With 2008's universally acclaimed Visiter, the Dodos became instant indie-rock darlings. Follow-up Time to Die, however, received a much cooler reception, with many critics feeling the album's more polished sound neutered the group. Those critics should be pleased with the Dodos' latest, No Color, released last Tuesday. A confident return to form, it showcases everything that listeners fell in love with, but with an added bite and vigor. Vulture recently talked with the Dodos' front man Meric Long on reclaiming control in the studio, discovering the electric guitar, and making money.
No Color sounds a lot different than Time to Die. Were you trying to put that album behind you?
For us, it's not as different as it may be perceived. Going into this one, we knew we wanted to make something that sounded different, and we wanted it to be obvious that it sounded different. With Time to Die, we were trying to do the same thing that we'd always done with the band, but because we were working with someone else and hadn't made a record in a while, our perspective turned out to be quite different. This time around, we were going to make sure it happened under our own meticulous scrutiny ... In my mind, I want to make this record fly by. I want it to just start, take off, and never let up until the end. Basically, by the end of the record you should be really tired. Your ears should be tired. Like, sick of this shit.
So you had more control over No Color?
Yeah, our relationship with [producer] John Askew, who did this record, was much more of a collaboration. Working with Phil [Ek, producer of Time to Die], we wanted someone to kind of, like, kick our asses. I wouldn't say we had less control, because Phil really, like any good producer, wants the band to be happy. We got into that record with this sort of role of we're having someone else come in, and we're following his ears and his perspective more. We were more willfully deferring to him. John is more of like a bro-dude.
You guys started as a duo, and even though you've played with different lineups, you're back to being a duo.
We wanted somebody else to be in the band, but it's kind of hard to find the right person. Logan [Kroeber] and I, regardless if we admit it or not, have spent years touring together, and the band is sort of based around us playing together. It's hard for any person to come in and become part of that. I could sense that with [former vibraphonist] Keaton [Snyder]. It was difficult for another person to jump in on something that was already pretty solid. At this point, it's not so much our choice anymore. We went into this record as a trio and came out as a duo, because we let the record sort of decide what should be and what shouldn't.
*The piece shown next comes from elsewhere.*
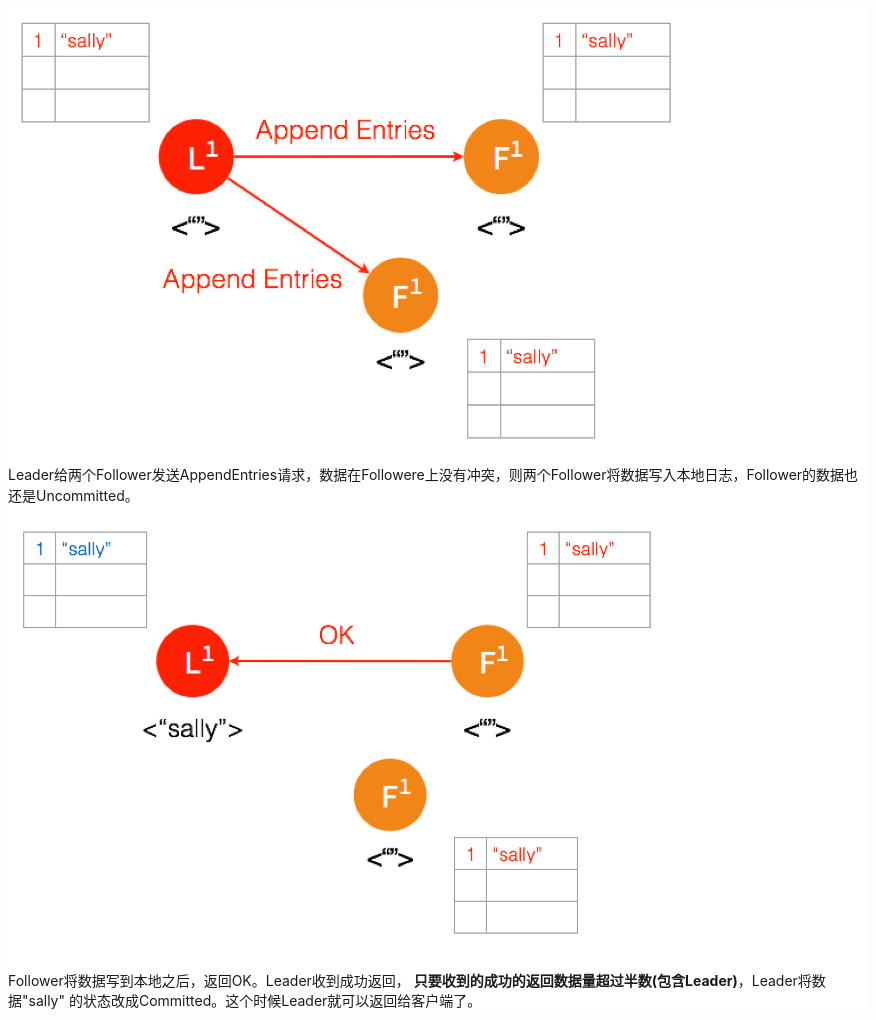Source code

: ![](raft23.png)

Leader给两个Follower发送AppendEntries请求，数据在Followere上没有冲突，则两个Follower将数据写入本地日志，Follower的数据也还是Uncommitted。

![](raft24.png)

Follower将数据写到本地之后，返回OK。Leader收到成功返回， **只要收到的成功的返回数据量超过半数(包含Leader)**，Leader将数据"sally" 的状态改成Committed。这个时候Leader就可以返回给客户端了。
So Keaton was with you when you started recording the album?
Yeah, we recorded vibraphone on every song. When we started mixing the record, we started taking all the vibraphone off. Logan, John, and I mixed the record together. When we finished we were kind of, like, yeah we're going to have to talk to Keaton. "Dude, there's no vibraphone." But he was cool with it; he understood.
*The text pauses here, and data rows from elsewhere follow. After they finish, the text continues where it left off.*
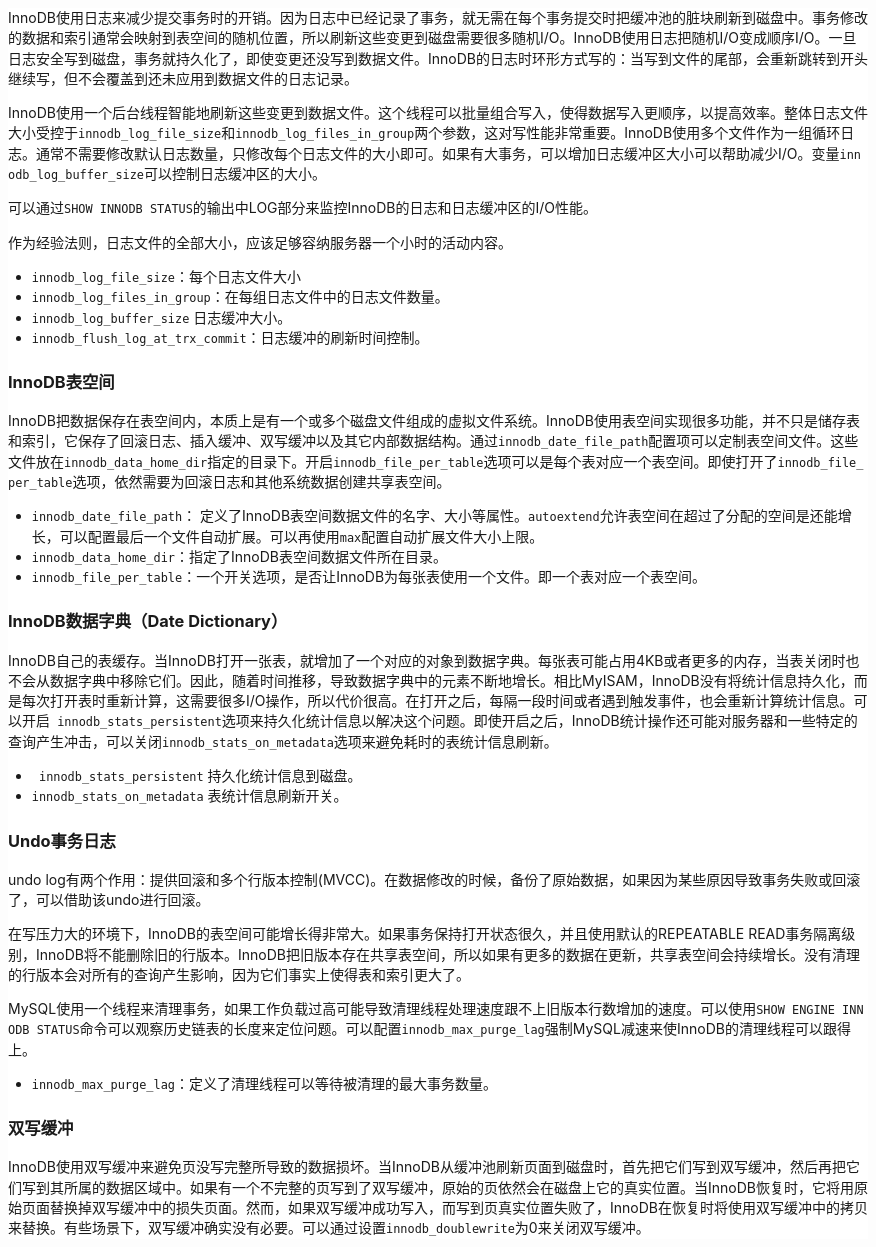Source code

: InnoDB使用日志来减少提交事务时的开销。因为日志中已经记录了事务，就无需在每个事务提交时把缓冲池的脏块刷新到磁盘中。事务修改的数据和索引通常会映射到表空间的随机位置，所以刷新这些变更到磁盘需要很多随机I/O。InnoDB使用日志把随机I/O变成顺序I/O。一旦日志安全写到磁盘，事务就持久化了，即使变更还没写到数据文件。InnoDB的日志时环形方式写的：当写到文件的尾部，会重新跳转到开头继续写，但不会覆盖到还未应用到数据文件的日志记录。

InnoDB使用一个后台线程智能地刷新这些变更到数据文件。这个线程可以批量组合写入，使得数据写入更顺序，以提高效率。整体日志文件大小受控于`innodb_log_file_size`和`innodb_log_files_in_group`两个参数，这对写性能非常重要。InnoDB使用多个文件作为一组循环日志。通常不需要修改默认日志数量，只修改每个日志文件的大小即可。如果有大事务，可以增加日志缓冲区大小可以帮助减少I/O。变量`innodb_log_buffer_size`可以控制日志缓冲区的大小。

可以通过`SHOW INNODB STATUS`的输出中LOG部分来监控InnoDB的日志和日志缓冲区的I/O性能。

作为经验法则，日志文件的全部大小，应该足够容纳服务器一个小时的活动内容。

- `innodb_log_file_size`：每个日志文件大小
- `innodb_log_files_in_group`：在每组日志文件中的日志文件数量。
- `innodb_log_buffer_size` 日志缓冲大小。
- `innodb_flush_log_at_trx_commit`：日志缓冲的刷新时间控制。

### InnoDB表空间

InnoDB把数据保存在表空间内，本质上是有一个或多个磁盘文件组成的虚拟文件系统。InnoDB使用表空间实现很多功能，并不只是储存表和索引，它保存了回滚日志、插入缓冲、双写缓冲以及其它内部数据结构。通过`innodb_date_file_path`配置项可以定制表空间文件。这些文件放在`innodb_data_home_dir`指定的目录下。开启`innodb_file_per_table`选项可以是每个表对应一个表空间。即使打开了`innodb_file_per_table`选项，依然需要为回滚日志和其他系统数据创建共享表空间。

- `innodb_date_file_path`： 定义了InnoDB表空间数据文件的名字、大小等属性。`autoextend`允许表空间在超过了分配的空间是还能增长，可以配置最后一个文件自动扩展。可以再使用`max`配置自动扩展文件大小上限。
- `innodb_data_home_dir`：指定了InnoDB表空间数据文件所在目录。
- `innodb_file_per_table`：一个开关选项，是否让InnoDB为每张表使用一个文件。即一个表对应一个表空间。

### InnoDB数据字典（Date Dictionary）

InnoDB自己的表缓存。当InnoDB打开一张表，就增加了一个对应的对象到数据字典。每张表可能占用4KB或者更多的内存，当表关闭时也不会从数据字典中移除它们。因此，随着时间推移，导致数据字典中的元素不断地增长。相比MyISAM，InnoDB没有将统计信息持久化，而是每次打开表时重新计算，这需要很多I/O操作，所以代价很高。在打开之后，每隔一段时间或者遇到触发事件，也会重新计算统计信息。可以开启` innodb_stats_persistent`选项来持久化统计信息以解决这个问题。即使开启之后，InnoDB统计操作还可能对服务器和一些特定的查询产生冲击，可以关闭`innodb_stats_on_metadata`选项来避免耗时的表统计信息刷新。

- ` innodb_stats_persistent` 持久化统计信息到磁盘。
- `innodb_stats_on_metadata` 表统计信息刷新开关。

### Undo事务日志

undo log有两个作用：提供回滚和多个行版本控制(MVCC)。在数据修改的时候，备份了原始数据，如果因为某些原因导致事务失败或回滚了，可以借助该undo进行回滚。

在写压力大的环境下，InnoDB的表空间可能增长得非常大。如果事务保持打开状态很久，并且使用默认的REPEATABLE READ事务隔离级别，InnoDB将不能删除旧的行版本。InnoDB把旧版本存在共享表空间，所以如果有更多的数据在更新，共享表空间会持续增长。没有清理的行版本会对所有的查询产生影响，因为它们事实上使得表和索引更大了。

MySQL使用一个线程来清理事务，如果工作负载过高可能导致清理线程处理速度跟不上旧版本行数增加的速度。可以使用`SHOW ENGINE INNODB STATUS`命令可以观察历史链表的长度来定位问题。可以配置`innodb_max_purge_lag`强制MySQL减速来使InnoDB的清理线程可以跟得上。

- `innodb_max_purge_lag`：定义了清理线程可以等待被清理的最大事务数量。

### 双写缓冲

InnoDB使用双写缓冲来避免页没写完整所导致的数据损坏。当InnoDB从缓冲池刷新页面到磁盘时，首先把它们写到双写缓冲，然后再把它们写到其所属的数据区域中。如果有一个不完整的页写到了双写缓冲，原始的页依然会在磁盘上它的真实位置。当InnoDB恢复时，它将用原始页面替换掉双写缓冲中的损失页面。然而，如果双写缓冲成功写入，而写到页真实位置失败了，InnoDB在恢复时将使用双写缓冲中的拷贝来替换。有些场景下，双写缓冲确实没有必要。可以通过设置`innodb_doublewrite`为0来关闭双写缓冲。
How were the audiences at SXSW reacting to the new stuff?
I'm sort of having the time of my life playing electric guitar. I don't notice the audience much, but it's been super fun. I was afraid that we'd lose some of our audience with the new lineup, but it seems to being going over just as well if not better than previous shows.
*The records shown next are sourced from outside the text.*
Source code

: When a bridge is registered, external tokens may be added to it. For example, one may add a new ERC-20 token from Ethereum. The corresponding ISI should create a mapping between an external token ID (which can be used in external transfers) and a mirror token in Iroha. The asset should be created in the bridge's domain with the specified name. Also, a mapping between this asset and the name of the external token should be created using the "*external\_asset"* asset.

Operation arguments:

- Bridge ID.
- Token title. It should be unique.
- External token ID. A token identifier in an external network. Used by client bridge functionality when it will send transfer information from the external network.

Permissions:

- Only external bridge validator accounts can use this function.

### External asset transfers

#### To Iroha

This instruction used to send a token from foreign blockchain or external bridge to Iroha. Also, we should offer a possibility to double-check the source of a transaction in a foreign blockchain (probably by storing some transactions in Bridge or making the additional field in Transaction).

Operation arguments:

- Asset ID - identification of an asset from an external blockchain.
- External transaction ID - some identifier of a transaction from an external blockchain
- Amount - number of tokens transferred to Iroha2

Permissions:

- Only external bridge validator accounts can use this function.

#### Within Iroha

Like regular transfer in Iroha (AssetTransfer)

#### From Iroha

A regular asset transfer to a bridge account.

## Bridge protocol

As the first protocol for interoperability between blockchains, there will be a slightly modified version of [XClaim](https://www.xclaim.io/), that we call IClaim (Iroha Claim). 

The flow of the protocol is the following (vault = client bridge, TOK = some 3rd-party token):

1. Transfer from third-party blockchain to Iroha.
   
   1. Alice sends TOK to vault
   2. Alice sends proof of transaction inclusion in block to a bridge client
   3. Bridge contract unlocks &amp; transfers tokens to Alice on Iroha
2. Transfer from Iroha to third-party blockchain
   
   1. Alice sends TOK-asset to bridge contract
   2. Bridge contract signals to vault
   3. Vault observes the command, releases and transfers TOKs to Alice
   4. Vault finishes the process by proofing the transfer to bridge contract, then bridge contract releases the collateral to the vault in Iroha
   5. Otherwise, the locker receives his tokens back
You licensed “Fools” off of Visiter for a Miller Chill ad a couple of years ago. What were your reasons for that?
Money, man. That's how we make money, unfortunately or fortunately, depending on how you look at it. I had some reservations about doing it, but there are certain levels of how much a band aligns themselves with the product. With that one, I felt like it was very small; it just sort of got blown out of proportion, in terms of reception. As a band we definitely got way more slack for that than other bands with very similar placements. We sort of got singled out and it was kind of shitty. It definitely wasn't horrible. The only people who bring it up seem to be journalists. In the end, it was just a matter of weighing out the pros and cons. I worked as a line cook for seven years. It's a shitty, tiring job, and I didn't make a lot of money. This was going to allow me to not have to work my job and focus on music. I mean, that was a big deal. I didn't have to go back to work and I literally spent my days writing and working on songs for Time to Die. The commercial was harmless. So yeah, we just went for it.
Would you license a song again?
It depends — it's a total case-by-case basis. Like I said, if you're a band, you have to do that to make money. Every band that makes money has placements. It's just a matter of what those are, whether you see them or not. Some are really small. But of course, the more you sell yourself, the more you get.
Why do you think you got so much more crap than other bands?
It's not not like "you guys sold out," it's just one of those things that gets mentioned all the time. It becomes one of those things that when people mention our band, they mention that.
Now that No Color is out, are you thinking about what's next?
I'm kind of starting to think about what comes next. I have a tendency to do that. I haven't really formulated a plan, but I'm more interested in sound than I ever have been. Other things are starting to sound good to me, so I'm probably just going to geek out for a long time. See what comes up, you know?